What Is A Business Plan?
A helpful definition of a business plan is found in Wikipedia:

“A business plan is a formal statement of a set of business goals, the reasons they are believed attainable, and the plan for reaching those goals.”

What Should You Include In Your Business Plan?

1. Executive Summary
Covering key points of your business plan, the executive summary should be completed last as a summary of each section.

  • [Objectives] Include only if you need to explain the purpose of the business plan
  • Our Business
  • Our Products/Services
  • Our Customers
  • Financial Summary

2. Business
An introduction. Provide practical information on your location and premises, management team, suppliers, production facilities, required equipment, management-information and IT systems.

  • Business Overview
  • Management Team
  • Operations

3. Products and Services
Explain the products and services you provide. What need does each product or service fill for your customers? Research your competitors. Who are they? What do they do well? What do you think your company does better? Why?

  • Products and Services
  • Competitors

4. Target Market
Who exactly are your customers? What is their profile? How (or where) will your customers find you, how will they buy from you? Think about what’s going on with this market (growth, trends), and how your business fits into this market.

  • Market Overview
  • Market Needs

5. Strategy and Implementation
Work through each of the “4P’s” of marketing in turn, Position, Pricing, Promotion and Place to create your marketing plan. Then identify the milestone events that are important for your business, and make your best guess at when you will achieve them.
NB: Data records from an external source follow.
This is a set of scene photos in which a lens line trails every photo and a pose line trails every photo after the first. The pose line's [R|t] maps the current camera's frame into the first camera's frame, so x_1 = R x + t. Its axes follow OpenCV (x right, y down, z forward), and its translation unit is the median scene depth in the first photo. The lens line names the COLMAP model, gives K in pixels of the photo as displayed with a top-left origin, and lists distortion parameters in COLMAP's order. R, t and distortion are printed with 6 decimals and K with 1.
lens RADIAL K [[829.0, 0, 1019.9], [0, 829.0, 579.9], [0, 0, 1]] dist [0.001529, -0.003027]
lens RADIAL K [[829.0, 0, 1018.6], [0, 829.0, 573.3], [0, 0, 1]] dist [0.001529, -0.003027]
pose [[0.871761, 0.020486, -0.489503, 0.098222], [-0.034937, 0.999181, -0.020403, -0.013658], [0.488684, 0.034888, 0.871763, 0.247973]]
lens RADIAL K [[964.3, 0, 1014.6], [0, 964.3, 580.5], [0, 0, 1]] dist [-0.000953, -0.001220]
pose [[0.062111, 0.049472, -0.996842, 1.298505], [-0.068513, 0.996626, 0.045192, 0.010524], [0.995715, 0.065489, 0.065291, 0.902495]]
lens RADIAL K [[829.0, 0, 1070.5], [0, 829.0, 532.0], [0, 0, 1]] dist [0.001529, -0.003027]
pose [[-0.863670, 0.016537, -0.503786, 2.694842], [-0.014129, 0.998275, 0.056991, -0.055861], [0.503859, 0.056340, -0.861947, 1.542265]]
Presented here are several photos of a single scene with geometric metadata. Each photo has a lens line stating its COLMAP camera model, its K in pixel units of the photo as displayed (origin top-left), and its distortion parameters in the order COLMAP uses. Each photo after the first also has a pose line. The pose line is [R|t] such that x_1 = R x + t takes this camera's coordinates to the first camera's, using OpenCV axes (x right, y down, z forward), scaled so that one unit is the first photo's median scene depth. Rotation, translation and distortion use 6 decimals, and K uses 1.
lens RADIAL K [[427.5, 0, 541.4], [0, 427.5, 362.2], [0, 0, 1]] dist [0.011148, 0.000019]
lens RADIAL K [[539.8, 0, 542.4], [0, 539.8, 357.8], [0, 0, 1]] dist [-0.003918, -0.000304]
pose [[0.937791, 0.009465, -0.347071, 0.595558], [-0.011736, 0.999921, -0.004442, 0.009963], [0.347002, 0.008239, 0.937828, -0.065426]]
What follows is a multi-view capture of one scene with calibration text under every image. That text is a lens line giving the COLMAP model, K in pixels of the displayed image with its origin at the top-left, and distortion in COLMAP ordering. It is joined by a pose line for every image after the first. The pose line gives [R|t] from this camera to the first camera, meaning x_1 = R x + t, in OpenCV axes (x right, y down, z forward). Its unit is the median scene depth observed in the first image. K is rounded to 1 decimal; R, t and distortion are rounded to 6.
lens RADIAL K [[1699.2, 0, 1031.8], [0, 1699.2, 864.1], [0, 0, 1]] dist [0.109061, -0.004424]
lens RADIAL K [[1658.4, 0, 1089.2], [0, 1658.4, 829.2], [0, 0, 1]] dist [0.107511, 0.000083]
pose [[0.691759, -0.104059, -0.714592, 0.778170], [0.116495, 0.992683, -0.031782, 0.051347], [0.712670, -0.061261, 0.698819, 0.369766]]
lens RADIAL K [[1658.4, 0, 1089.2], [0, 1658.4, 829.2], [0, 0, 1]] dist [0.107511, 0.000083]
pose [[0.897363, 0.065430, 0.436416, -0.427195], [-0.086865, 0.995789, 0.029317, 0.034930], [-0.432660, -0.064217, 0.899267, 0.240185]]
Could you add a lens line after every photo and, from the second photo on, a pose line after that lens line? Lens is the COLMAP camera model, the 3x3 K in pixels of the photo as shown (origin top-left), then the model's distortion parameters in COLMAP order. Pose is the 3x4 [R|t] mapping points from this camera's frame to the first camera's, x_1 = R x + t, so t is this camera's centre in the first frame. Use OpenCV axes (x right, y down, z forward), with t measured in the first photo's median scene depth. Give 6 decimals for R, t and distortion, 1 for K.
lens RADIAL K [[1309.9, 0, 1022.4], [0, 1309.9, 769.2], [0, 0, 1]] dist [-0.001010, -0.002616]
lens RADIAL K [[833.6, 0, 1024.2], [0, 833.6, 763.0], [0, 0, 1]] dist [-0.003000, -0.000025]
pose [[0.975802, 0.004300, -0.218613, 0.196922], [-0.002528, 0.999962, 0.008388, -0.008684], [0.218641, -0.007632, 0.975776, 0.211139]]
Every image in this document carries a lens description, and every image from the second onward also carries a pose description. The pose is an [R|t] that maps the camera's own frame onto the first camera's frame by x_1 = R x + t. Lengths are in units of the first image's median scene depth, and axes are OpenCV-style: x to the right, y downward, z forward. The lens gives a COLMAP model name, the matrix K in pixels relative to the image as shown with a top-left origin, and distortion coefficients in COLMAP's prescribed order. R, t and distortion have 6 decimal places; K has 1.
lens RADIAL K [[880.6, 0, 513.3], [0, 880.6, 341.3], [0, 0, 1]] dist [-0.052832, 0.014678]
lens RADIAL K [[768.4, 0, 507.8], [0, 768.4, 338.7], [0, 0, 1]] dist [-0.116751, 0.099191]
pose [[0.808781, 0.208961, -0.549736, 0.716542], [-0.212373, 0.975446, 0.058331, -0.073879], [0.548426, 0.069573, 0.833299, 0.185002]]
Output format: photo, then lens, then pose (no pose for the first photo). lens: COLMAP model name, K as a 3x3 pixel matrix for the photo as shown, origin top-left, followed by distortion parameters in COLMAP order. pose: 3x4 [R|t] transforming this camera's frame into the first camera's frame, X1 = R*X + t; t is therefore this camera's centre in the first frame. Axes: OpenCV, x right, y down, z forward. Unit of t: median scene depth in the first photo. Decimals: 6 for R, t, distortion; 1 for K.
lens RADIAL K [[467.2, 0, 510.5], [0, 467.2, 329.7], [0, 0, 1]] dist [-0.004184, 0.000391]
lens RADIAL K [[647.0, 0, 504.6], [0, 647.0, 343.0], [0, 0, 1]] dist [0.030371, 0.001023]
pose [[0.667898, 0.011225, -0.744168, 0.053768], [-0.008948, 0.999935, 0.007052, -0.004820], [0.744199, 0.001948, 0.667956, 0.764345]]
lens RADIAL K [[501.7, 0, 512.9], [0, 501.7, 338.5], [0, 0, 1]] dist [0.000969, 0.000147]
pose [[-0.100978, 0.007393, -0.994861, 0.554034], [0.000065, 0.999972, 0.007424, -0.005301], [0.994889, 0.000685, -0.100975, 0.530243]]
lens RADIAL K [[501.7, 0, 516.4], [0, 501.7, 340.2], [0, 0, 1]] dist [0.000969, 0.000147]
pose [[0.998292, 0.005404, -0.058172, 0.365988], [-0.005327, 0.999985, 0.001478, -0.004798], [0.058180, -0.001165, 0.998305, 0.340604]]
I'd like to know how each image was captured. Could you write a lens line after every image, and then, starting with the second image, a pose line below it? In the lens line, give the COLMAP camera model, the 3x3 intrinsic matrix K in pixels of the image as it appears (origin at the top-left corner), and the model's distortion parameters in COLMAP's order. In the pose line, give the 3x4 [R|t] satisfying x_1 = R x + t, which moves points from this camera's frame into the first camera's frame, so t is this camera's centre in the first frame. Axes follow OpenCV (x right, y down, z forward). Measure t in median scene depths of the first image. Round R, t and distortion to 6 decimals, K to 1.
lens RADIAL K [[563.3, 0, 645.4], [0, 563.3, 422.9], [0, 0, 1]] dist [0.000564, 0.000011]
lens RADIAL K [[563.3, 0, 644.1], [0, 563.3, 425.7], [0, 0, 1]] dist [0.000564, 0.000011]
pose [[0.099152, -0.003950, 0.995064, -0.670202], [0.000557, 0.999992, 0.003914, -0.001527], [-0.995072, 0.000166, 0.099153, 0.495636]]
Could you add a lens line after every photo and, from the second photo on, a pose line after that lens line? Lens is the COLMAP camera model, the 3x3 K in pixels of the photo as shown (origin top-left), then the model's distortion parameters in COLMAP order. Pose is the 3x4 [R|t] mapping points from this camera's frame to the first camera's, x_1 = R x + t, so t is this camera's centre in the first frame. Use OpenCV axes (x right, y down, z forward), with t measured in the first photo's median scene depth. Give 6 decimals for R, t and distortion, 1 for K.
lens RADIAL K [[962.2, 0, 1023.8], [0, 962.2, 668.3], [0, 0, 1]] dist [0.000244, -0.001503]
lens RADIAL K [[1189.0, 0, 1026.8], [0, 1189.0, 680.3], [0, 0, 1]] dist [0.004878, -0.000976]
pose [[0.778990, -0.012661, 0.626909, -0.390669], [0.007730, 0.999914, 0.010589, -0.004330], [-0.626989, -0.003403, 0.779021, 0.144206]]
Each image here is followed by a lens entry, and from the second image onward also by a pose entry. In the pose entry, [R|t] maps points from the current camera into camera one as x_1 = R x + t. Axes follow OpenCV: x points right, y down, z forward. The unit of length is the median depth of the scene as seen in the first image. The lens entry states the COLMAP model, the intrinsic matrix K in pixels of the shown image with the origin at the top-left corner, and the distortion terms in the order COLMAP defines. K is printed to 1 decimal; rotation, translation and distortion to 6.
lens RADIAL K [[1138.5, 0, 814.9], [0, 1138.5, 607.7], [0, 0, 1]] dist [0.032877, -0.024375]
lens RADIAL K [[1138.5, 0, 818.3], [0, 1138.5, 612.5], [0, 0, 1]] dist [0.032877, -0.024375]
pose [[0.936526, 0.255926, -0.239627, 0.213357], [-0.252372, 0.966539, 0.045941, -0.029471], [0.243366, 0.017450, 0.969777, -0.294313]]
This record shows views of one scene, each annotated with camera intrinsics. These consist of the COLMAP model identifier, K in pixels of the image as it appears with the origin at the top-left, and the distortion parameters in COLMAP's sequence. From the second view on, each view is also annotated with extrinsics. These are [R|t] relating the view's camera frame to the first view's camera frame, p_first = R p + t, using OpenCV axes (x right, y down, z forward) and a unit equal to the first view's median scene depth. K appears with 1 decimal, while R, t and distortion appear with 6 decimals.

You should review and update your milestones regularly, as a way of measuring your success in achieving your business plan.

  • Marketing Plan
  • Milestones

6. Financial Plan
Your financial future begins with your sales, so try and estimate sales in bite size chunks, per week, per month etc. Be realistic otherwise you will soon start to feel despondent. What will it cost to operate your business? Don’t forget that while sales are uncertain, you have full control of how much you spend and keeping your costs down may be the key to your success.

  • Sales Forecast
  • Personnel Plan
  • Budget

Does it all sound too much? If you need some inspiration, find the section you feel most comfortable with and start with that. Make sure you don’t try and do your business plan in one go. Set a deadline for completion of your business plan and get started!